Dengan semangat menggebu Menteri Perdagangan Zulkifli Hasan menyatakan bahwa social-commerce Tiktok resmi dilarang. Beliau mengatakan bahwa cara ini akan membuat pedagang offline di Pasar Tanah Abang dan Pasar Asemka akan kembali bangkit.
Zulkifli Hasan bahkan terpantau memborong banyak barang di Pasar Tanah Abang beberapa hari setelah aturan tersebut dikeluarkan.
Pria yang akrab disapa Zulhas ini mengatakan, kunjungannya sekaligus untuk mendengar keluh-kesah pedagang di pasar terbesar di Indonesia tersebut.

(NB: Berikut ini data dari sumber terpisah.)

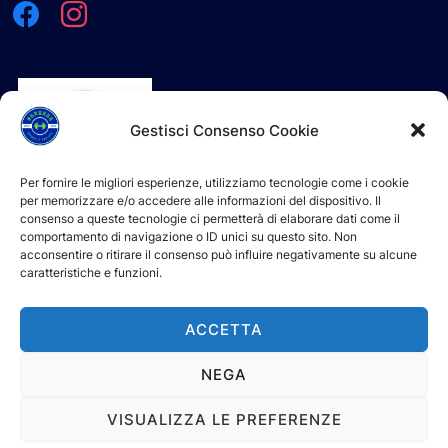
facebook
instagram
Gestisci Consenso Cookie
Per fornire le migliori esperienze, utilizziamo tecnologie come i cookie
per memorizzare e/o accedere alle informazioni del dispositivo. Il
consenso a queste tecnologie ci permetterà di elaborare dati come il
comportamento di navigazione o ID unici su questo sito. Non
acconsentire o ritirare il consenso può influire negativamente su alcune
caratteristiche e funzioni.
L'ASD è iscritta e riconosciuta al Registro Nazionale delle
Attività Sportive Dilettantistiche (R.N.A.S.D.) del CONI
ACCETTA
NEGA
Powered by WordPress
VISUALIZZA LE PREFERENZE
Tema WordPress Inspiro di
WPZOOM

Kondisinya menjadi seru saat ada pengunjung yang protes Tiktok Shop ditutup. Pasalnya dia berbelanja barang di Pasar Tanah Abang untuk dijual di platform social-commerce tersebut.
Namun Mendag Zulhas berkeras bahwa pelarangan Tiktok merangkap sebagai e-commerce bertujuan untuk membantu penjual di Pasar Tanah Abang yang dagangannya sepi. Dengan dilarangnya Tiktok Shop, beliau berharap orang akan kembali langsung.

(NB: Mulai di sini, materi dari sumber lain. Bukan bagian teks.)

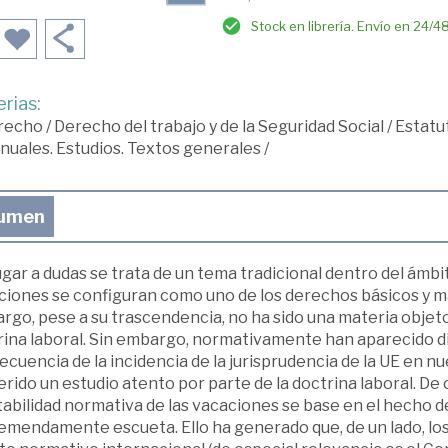
Stock en librería. Envío en 24/4
rias:
recho
/
Derecho del trabajo y de la Seguridad Social
/
Estatut
uales. Estudios. Textos generales
/
umen
ugar a dudas se trata de un tema tradicional dentro del ámbi
ciones se configuran como uno de los derechos básicos y má
go, pese a su trascendencia, no ha sido una materia objeto
rina laboral. Sin embargo, normativamente han aparecido d
cuencia de la incidencia de la jurisprudencia de la UE en 
rido un estudio atento por parte de la doctrina laboral. De 
tabilidad normativa de las vacaciones se base en el hecho de
emendamente escueta. Ello ha generado que, de un lado, los 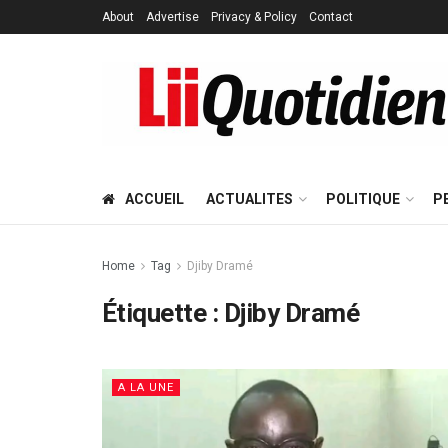
About
Advertise
Privacy & Policy
Contact
ACCUEIL
ACTUALITES
POLITIQUE
P
Home
Tag
Djiby Dramé
Étiquette :
Djiby Dramé
A LA UNE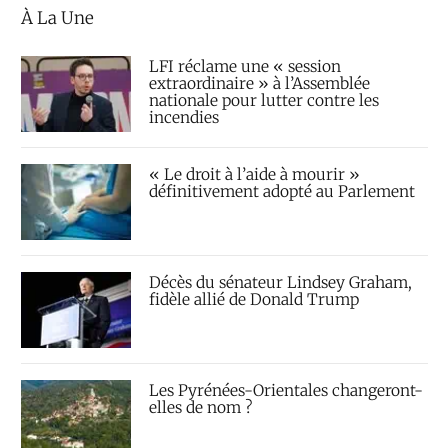
À La Une
LFI réclame une « session
extraordinaire » à l’Assemblée
nationale pour lutter contre les
incendies
« Le droit à l’aide à mourir »
définitivement adopté au Parlement
Décès du sénateur Lindsey Graham,
fidèle allié de Donald Trump
Les Pyrénées-Orientales changeront-
elles de nom ?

Tetapi apakah solusi ini sudah tepat sasaran?
Pedagang pasar sendiri sebenarnya masih terbelah mengenai hal ini. Ada yang setuju karena menurut mereka hanya Tiktok Shop yang berbuat curang. Namun banyak pula yang mengatakan musuh sebenarnya justru bukan Tiktok Shop.
Saya termasuk orang yang tidak setuju pelarangan Tiktok Shop ini. Karena ada ratusan, bahkan mungkin ribuan pedagang lokal yang bergantung hidup di sana. Banyak contoh pedagang biasa yang paham caranya, dan berhasil berjualan di sana.
Pelarangan Tiktok Shop hanya memindahkan oknum pelaku predatory pricing ke platform lain. Mereka paham cara mainnya sehingga seharusnya bisa dengan mudah berpindah platform.
Membatasi penjualan langsung lintas negara juga bukan solusi tepat. Seperti yang saya katakan di artikel sebelumnya, banyak pemain yang meminjam identitas warga lokal untuk membuka toko di e-commerce. Tetapi sebenarnya produk yang dijual tetap saja statusnya dikirim langsung dari luar negeri.